Even if I try to disallow explicitly the "read any Article" for a user it does not work

cannot("read", Article);
can("read", Article, { authorId: userId });

ability.can('read', Article); // expect false, still returns true !!!
stalniy commented 3 years ago

Sorry for saying that but the issue is in mental model you use to think about permissions. The mental model which CASL uses for this is explained at the bottom of Checking logic section in Intro guide.

Regarding, your last comment. This is also explained in Intro guide.

When defining direct and inverted rules for the same pair of action and subject the order of rules matters: cannot declarations should follow after can, otherwise they will be overridden by can

danmana commented 3 years ago

@stalniy thanks for pointing out that piece of the docs

It seems I was making a wrong assumption, it's not "can I read ANY article", but "can I read SOME article".
Now it makes sense why it works the way it does.

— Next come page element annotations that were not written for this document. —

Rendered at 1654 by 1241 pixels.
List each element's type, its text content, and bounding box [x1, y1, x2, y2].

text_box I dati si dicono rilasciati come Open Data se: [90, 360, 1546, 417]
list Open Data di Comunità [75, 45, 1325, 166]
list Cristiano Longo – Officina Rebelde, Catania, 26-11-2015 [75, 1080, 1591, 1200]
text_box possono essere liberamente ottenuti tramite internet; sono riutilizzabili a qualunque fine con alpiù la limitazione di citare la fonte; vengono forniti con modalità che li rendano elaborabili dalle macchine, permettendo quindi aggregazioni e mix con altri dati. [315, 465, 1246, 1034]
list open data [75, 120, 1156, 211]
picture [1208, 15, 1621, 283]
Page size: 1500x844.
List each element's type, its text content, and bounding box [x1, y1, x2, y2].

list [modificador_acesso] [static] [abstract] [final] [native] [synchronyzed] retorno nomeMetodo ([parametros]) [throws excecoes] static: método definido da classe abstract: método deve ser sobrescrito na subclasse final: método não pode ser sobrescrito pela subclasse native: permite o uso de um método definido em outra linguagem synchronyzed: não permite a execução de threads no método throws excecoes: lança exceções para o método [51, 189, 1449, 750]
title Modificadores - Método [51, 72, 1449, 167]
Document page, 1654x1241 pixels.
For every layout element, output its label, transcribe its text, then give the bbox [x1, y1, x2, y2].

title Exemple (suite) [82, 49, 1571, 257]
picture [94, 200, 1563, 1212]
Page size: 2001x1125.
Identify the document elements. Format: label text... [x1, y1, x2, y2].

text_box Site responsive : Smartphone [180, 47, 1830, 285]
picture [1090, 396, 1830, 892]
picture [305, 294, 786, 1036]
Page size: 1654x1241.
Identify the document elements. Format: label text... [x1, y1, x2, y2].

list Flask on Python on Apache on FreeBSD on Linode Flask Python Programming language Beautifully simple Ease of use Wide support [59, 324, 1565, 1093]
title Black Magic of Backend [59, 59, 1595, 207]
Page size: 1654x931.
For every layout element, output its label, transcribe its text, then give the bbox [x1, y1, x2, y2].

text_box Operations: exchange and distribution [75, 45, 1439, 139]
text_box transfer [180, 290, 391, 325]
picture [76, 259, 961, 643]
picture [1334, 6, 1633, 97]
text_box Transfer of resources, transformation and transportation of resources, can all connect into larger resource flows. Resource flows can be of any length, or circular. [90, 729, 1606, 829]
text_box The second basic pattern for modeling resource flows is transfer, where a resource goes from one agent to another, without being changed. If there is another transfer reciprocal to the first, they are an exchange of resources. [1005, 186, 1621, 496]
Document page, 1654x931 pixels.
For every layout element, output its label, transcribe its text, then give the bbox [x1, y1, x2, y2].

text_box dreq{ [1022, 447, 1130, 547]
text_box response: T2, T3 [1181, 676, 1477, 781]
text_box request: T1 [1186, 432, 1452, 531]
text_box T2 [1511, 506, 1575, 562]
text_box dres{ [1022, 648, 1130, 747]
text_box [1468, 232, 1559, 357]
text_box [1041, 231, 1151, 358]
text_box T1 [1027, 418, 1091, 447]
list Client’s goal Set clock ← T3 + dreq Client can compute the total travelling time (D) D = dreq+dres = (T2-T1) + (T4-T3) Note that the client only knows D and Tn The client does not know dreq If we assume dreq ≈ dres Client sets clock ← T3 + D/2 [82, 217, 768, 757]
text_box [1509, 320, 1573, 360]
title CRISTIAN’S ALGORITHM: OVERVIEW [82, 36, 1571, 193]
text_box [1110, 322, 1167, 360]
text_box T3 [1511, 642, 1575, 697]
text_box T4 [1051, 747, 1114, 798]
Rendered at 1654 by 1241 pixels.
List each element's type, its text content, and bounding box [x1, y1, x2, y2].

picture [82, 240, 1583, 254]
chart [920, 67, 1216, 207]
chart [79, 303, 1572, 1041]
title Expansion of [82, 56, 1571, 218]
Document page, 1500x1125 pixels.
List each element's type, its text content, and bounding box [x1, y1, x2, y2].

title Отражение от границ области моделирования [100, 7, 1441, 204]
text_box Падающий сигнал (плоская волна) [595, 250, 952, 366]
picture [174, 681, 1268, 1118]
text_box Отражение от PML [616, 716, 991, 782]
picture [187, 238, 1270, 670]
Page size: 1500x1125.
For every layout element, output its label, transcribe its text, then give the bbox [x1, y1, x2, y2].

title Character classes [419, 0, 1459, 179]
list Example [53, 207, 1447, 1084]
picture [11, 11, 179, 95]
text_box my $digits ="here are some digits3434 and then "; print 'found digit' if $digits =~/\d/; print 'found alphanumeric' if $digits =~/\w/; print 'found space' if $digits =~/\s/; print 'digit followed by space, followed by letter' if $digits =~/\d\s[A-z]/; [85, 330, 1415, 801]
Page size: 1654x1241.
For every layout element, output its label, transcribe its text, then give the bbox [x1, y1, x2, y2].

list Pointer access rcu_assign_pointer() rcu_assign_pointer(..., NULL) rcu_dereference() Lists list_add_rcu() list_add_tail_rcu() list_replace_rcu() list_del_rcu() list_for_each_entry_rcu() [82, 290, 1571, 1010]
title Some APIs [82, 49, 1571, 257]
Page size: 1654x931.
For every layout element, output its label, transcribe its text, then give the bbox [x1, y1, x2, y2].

After reading again the docs, I think I found what I was looking for

ability.can('read', new Article()); // user can read ANY article
ability.can('read', Article); // user can read SOME article
stalniy commented 3 years ago

Correct.

But to reflect the actual behavior I'd recommend to use at least one instead of SOME. So, when you check on subject type, you ask "can I read at least one article of that type?" and when you check on a particular instance you ask "can I read this article/object?".